EXTRAIT À LIRE:
Comme toutes les tablettes se ressemblent -- surtout quand elles passent par le Photoshop des avocats d'Apple afin de revenir à des proportions plus arrangeantes --, les Américains ont désormais toute latitude pour attaquer les tablettes noires, un brin minimalistes, aux bords arrondis et aux icônes colorées. Ce qui ne devrait pas faire les affaires d'HTC et de Motorola, tous deux engagés dans une confrontation autour des brevets avec Apple : le premier depuis mars 2010 (attaque d'Apple aux Etats-Unis pour 20 brevets), le second depuis octobre 2010 (attaque de Motorola autour de 18 brevets concernant iPhone, iPad, iPod mais aussi quelques Mac).

Google en soutien, Android dans la ligne de mire

Pour autant, ces duels à coups de brevets et de protections juridiques sont bien loin d'être des confrontations entre deux acteurs seulement. Dans le cas d'HTC, les plaintes déposées puis modifiées -- on retire deux brevets, on en rajoute quatre... -- aux Etats-Unis ont largement dépassé la vingtaine du dossier Apple/Samsung et ont poussé l'entreprise à racheter en juillet dernier les brevets de S3 Graphics, une autre société en procès avec Apple. Fort de sa nouvelle acquisition, HTC en a d'ailleurs profité pour élargir le terrain de conflit, portant plainte contre Apple le 29 juillet en Angleterre. Soutenu dans cette démarche par Google: on a appris début septembre que l'entreprise avait vendu à HTC 9 brevets supplémentaires pour lui donner des arguments devant les tribunaux.

Le geste ne surprendra personne : dans cette guerre d'usure autour des brevets qui oppose Apple, Samsung, HTC et Motorola, le système d'exploitation de Google, Android, est le principal visé. Apple estime en effet que son créateur, Andy Rubin, qui a commencé sa carrière chez eux, a emprunté une des technologies fondamentales d'Android permettant de gérer les flux d'informations en temps réel. Apple a porté plainte aux Etats-Unis, et le tribunal lui a donné raison en juillet, en première instance.

A peine voilé, l'objectif de ses attaques contre les constructeurs devient donc logique: faute de les faire renoncer à Android, il s'agira d'obtenir une résolution à l'amiable qui permettrait d'imposer un coût à l'utilisation du système d'exploitation de Google. Car pour l'instant, et contrairement à ceux des autres téléphones qui nécessitent des accords de licence, l'OS est gratuit et open source, financé par les retombées publicitaires.

ACTIVITÉS:
1. Reproduisez à l'identique le passage de l'extrait allant de « Pour autant, ces » jusqu'à « devant les tribunaux. » inclus.
2. D'après l'extrait, combien de brevets supplémentaires Google a-t-il vendus à HTC ?
Les données n'ont aucun rapport avec l'extrait.

DONNÉES FOURNIES:

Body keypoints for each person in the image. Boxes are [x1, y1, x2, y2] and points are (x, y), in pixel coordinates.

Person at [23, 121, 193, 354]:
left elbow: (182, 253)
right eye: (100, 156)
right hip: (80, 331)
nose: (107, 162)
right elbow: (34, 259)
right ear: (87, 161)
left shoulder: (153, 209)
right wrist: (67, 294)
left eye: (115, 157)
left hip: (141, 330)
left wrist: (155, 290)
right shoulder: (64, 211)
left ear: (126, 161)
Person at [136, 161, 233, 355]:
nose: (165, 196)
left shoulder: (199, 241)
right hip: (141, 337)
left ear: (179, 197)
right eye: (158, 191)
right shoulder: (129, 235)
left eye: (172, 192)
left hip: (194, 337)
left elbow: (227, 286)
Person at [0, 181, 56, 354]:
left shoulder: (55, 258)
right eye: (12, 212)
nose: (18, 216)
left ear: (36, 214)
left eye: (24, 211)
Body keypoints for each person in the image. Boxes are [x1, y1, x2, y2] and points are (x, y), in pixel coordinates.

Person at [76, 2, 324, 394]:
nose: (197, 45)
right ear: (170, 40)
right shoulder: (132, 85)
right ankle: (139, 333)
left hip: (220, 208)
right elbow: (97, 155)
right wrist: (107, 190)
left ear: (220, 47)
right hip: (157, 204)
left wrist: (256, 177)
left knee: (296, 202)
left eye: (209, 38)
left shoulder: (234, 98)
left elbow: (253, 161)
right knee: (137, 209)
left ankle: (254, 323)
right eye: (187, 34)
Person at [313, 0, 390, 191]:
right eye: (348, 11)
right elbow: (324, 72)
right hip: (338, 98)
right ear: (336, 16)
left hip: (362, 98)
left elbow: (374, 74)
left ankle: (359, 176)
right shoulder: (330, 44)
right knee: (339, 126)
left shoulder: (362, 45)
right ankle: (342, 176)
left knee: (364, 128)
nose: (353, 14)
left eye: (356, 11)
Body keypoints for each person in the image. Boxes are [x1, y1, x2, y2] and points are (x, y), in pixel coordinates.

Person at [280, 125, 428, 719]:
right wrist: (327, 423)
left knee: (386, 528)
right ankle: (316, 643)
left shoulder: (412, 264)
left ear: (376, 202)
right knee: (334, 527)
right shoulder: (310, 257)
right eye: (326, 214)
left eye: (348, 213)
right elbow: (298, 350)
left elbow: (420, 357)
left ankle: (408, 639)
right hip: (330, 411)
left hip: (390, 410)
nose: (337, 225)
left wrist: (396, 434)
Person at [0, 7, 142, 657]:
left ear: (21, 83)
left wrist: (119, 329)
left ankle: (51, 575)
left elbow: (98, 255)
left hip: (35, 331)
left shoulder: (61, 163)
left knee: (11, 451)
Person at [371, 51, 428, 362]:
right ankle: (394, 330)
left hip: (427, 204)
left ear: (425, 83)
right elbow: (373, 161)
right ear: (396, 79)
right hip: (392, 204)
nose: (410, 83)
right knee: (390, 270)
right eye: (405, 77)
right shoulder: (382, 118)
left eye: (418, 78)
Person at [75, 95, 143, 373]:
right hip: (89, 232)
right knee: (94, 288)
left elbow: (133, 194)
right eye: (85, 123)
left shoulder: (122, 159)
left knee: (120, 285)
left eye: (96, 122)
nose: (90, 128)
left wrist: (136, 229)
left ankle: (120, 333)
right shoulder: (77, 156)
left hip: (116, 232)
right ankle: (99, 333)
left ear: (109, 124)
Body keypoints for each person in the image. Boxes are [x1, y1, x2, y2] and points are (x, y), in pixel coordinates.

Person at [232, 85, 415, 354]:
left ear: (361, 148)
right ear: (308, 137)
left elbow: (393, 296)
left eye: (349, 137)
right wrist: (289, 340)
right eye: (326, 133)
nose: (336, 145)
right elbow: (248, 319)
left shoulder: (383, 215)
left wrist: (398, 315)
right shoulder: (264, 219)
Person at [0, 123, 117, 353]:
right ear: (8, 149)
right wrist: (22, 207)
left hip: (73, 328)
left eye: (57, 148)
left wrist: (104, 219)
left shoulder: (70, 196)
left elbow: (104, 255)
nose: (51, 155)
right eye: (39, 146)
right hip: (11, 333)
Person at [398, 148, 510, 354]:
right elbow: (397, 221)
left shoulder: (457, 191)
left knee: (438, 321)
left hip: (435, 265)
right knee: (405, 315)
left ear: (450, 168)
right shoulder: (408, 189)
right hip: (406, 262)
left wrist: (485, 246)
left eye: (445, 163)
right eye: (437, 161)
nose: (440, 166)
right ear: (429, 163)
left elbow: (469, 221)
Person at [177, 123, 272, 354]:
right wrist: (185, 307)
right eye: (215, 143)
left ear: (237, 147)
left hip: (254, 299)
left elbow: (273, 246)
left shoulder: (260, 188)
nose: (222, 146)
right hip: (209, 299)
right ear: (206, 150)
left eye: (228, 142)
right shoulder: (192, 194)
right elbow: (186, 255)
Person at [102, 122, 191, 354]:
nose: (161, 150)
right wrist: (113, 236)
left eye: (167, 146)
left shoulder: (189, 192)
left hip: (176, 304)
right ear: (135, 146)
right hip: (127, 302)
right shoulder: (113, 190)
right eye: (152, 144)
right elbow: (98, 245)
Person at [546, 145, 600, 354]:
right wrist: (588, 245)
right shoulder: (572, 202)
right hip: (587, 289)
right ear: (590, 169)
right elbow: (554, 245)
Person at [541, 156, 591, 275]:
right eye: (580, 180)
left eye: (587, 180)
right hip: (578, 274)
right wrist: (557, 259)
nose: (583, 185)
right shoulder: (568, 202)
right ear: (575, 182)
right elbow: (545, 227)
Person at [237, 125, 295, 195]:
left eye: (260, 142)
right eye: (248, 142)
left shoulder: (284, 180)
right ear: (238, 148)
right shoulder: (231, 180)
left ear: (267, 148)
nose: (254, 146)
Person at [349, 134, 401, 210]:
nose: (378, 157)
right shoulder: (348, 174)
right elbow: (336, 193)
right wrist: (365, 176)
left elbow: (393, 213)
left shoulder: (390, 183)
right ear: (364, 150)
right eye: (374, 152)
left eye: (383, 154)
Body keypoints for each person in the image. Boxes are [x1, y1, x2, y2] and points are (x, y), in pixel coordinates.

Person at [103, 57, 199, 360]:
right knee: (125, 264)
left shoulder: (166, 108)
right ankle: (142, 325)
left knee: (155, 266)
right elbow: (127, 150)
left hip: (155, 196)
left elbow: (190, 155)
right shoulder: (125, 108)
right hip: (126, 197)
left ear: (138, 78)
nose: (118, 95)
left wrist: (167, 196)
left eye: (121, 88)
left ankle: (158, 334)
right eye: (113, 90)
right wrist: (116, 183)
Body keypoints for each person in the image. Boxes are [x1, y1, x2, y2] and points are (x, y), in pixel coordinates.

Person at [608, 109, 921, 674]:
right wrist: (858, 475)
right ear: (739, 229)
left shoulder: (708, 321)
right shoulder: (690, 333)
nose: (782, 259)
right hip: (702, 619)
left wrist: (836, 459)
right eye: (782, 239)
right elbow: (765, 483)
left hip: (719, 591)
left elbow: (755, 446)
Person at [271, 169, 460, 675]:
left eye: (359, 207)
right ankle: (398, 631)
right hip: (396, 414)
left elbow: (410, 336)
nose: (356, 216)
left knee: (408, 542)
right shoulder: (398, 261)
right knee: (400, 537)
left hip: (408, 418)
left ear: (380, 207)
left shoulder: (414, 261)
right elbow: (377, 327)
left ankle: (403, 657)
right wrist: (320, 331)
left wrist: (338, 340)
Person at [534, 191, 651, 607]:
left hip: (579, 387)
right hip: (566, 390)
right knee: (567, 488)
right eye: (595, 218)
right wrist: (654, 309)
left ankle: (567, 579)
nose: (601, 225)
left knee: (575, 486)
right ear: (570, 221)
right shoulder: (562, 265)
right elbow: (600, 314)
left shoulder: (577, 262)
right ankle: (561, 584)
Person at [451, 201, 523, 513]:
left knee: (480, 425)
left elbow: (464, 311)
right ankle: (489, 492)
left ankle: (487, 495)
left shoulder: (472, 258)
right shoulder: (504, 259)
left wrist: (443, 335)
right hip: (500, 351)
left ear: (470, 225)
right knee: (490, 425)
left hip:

CORRIGÉS DES EXERCICES:
1.
Pour autant, ces duels à coups de brevets et de protections juridiques sont bien loin d'être des confrontations entre deux acteurs seulement. Dans le cas d'HTC, les plaintes déposées puis modifiées -- on retire deux brevets, on en rajoute quatre... -- aux Etats-Unis ont largement dépassé la vingtaine du dossier Apple/Samsung et ont poussé l'entreprise à racheter en juillet dernier les brevets de S3 Graphics, une autre société en procès avec Apple. Fort de sa nouvelle acquisition, HTC en a d'ailleurs profité pour élargir le terrain de conflit, portant plainte contre Apple le 29 juillet en Angleterre. Soutenu dans cette démarche par Google: on a appris début septembre que l'entreprise avait vendu à HTC 9 brevets supplémentaires pour lui donner des arguments devant les tribunaux.

2. Neuf brevets.